***** RECORDS SUPPLIED *****

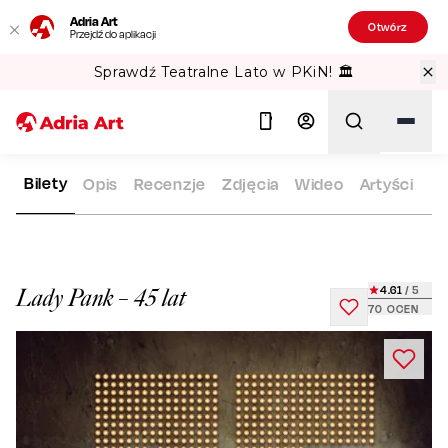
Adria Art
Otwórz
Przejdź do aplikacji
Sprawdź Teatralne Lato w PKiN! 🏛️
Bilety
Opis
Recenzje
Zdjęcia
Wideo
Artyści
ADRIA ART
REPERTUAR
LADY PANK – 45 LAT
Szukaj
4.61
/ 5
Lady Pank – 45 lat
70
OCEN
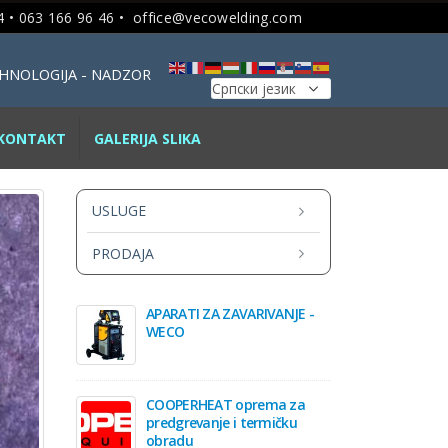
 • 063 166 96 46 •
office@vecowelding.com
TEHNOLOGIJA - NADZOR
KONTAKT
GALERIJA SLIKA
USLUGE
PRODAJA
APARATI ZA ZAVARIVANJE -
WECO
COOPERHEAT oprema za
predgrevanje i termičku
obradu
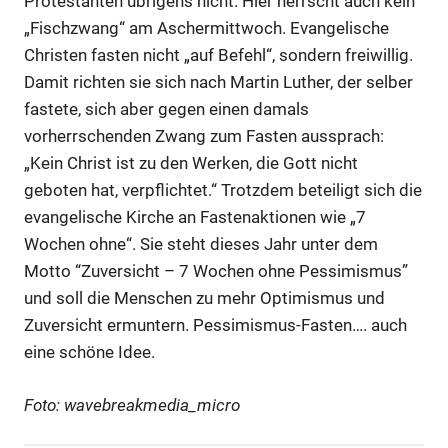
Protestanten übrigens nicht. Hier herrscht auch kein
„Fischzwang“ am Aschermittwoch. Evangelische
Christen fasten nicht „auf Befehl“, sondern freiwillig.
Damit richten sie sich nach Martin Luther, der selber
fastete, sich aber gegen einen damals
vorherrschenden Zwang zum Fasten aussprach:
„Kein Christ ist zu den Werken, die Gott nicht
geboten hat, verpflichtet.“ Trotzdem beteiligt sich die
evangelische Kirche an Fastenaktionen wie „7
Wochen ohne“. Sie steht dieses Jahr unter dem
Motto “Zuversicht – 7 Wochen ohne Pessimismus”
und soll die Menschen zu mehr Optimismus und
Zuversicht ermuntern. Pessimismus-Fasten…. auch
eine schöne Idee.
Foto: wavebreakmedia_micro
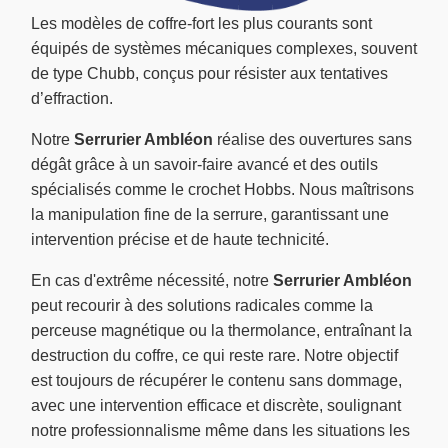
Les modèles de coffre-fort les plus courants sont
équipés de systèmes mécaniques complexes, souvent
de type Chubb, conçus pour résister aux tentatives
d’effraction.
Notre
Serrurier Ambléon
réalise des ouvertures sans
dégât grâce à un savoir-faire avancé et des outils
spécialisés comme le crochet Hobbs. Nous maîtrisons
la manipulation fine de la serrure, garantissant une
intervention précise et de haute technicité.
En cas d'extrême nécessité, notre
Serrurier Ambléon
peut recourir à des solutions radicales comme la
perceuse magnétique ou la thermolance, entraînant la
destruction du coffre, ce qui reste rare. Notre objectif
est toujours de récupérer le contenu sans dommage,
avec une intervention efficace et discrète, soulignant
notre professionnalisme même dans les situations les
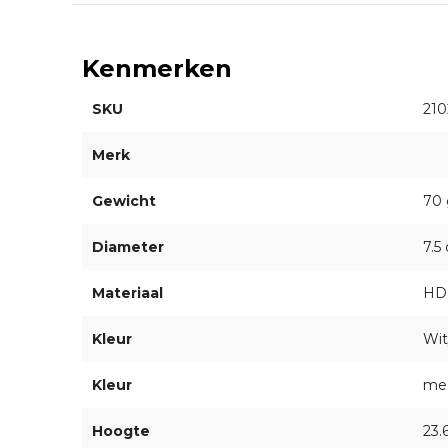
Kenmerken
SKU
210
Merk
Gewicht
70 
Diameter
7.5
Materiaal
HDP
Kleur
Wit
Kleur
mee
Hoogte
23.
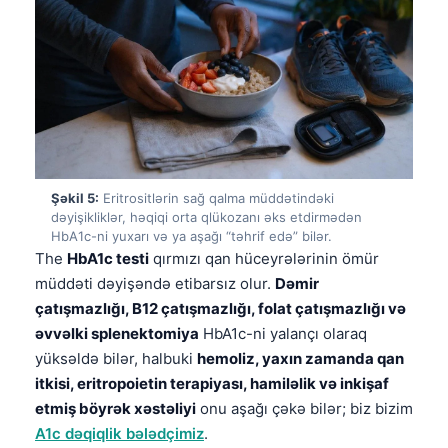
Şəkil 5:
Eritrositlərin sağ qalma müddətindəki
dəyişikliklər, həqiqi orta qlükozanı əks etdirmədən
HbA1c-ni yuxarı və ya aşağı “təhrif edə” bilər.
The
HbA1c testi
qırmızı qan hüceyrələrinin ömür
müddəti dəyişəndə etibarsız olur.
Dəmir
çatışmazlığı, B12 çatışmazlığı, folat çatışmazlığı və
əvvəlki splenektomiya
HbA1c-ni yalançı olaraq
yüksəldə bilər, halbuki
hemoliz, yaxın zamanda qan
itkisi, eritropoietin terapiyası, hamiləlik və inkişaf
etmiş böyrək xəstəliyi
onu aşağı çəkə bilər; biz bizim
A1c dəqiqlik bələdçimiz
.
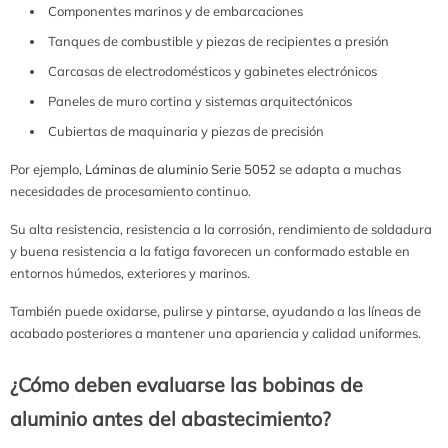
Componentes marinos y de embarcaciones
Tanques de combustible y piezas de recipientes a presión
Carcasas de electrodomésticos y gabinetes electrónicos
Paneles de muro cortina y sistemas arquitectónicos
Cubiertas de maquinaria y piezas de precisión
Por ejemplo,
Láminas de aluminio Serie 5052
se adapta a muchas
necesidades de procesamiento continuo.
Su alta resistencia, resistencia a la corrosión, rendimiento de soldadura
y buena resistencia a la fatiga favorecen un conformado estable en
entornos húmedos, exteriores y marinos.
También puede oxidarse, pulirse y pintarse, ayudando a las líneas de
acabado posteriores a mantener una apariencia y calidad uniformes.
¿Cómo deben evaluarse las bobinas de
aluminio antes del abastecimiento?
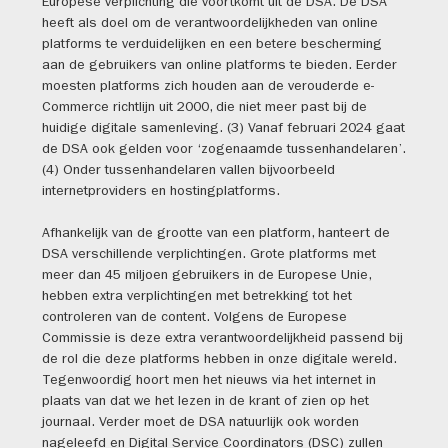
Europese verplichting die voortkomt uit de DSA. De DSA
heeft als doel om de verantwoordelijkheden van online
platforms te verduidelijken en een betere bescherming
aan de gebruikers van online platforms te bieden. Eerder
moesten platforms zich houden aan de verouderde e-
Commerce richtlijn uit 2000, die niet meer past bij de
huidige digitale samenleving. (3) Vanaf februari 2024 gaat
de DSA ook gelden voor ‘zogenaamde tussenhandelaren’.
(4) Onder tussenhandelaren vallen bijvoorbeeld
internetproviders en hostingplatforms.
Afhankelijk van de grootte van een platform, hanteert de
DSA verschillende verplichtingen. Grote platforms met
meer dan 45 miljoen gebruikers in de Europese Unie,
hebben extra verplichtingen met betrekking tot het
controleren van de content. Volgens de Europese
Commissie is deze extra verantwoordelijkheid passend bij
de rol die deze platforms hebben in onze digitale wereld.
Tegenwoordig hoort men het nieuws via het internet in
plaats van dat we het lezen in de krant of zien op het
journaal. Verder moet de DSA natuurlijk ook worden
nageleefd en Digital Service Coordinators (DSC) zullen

*****

### EXERCISE GOAL
Each line of the listing above that includes the word "verplichtingen" is to be counted, and only the total reported.

### RESULT OF THE TASK
2